ABILITY TO ASSIGN USERS CERTAIN
LEVELS OF SYSTEM ACCESSIBILITY
Although we read often about software and hardware breakdowns that
lead to cyber breaches or other negative outcomes, in reality human
beings are most often the weak point in the system. That’s not to say that
your IT team isn’t doing their job well, but today’s malicious users are
incredibly sophisticated when it comes to influencing human behavior,
and most of the time their targets aren’t even the technical employees,
but other individuals who might have access and can be exploited.

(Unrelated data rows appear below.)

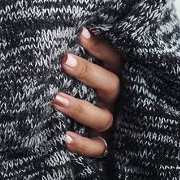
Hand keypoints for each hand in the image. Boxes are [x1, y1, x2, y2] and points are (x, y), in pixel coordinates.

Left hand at [54, 28, 118, 157]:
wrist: (123, 136)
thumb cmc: (93, 92)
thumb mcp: (97, 73)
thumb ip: (86, 57)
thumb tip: (73, 31)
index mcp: (120, 79)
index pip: (115, 60)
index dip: (101, 46)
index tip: (81, 33)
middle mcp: (120, 101)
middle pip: (111, 85)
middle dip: (87, 72)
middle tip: (64, 60)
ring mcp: (115, 124)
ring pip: (102, 117)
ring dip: (79, 108)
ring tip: (56, 99)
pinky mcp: (108, 146)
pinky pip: (98, 148)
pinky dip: (83, 144)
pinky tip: (65, 137)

To maintain the integrity of your mass notification solution - as well
as the larger integrity of your entire IT system - you should be able to
assign users different levels of system accessibility, so only those with
the most technical expertise have full access to the mission-critical
parts of the system. For other users who may simply need to login to
send a daily message, that level of access should more restrictive. This
differentiation can help prevent cyber breaches, incorrect notifications
and false alarms.
DOES IT MEET REGULATORY/COMPLIANCE
REQUIREMENTS LIKE THE CLERY ACT?
The Clery Act is a consumer protection law that aims to provide transparency
around campus crime policy and statistics. When a crime covered
by the Clery Act occurs, campus officials are required to evaluate if
there is a serious or ongoing threat to the campus community to determine
if a timely warning needs to be issued to all staff and students.
In the event of an immediate, significant danger to the health or safety
campus community (e.g., weather, disease outbreak), campus officials
may issue an emergency notification. This notification can include the
entire campus, or be limited to a specific area deemed to be at risk.
For campus officials, understanding what qualifies under the Clery
Act is crucial, and your mass notification provider must be able to offer
sound guidance to help ensure your team is in lock-step with Act
requirements.
It’s time to ensure your campus is ready for anything
Researching and demoing new technology solutions can be time consuming,
selling the idea to school officials who control the budget can
be difficult, and securing buy-in from IT staff for implementation can
take some cajoling. At the end of the day, though, the well-being of
students, faculty and parents is simply far too
important to delay starting the process of selecting a
mass notification system. The best solutions are
already saving lives—can you afford to wait?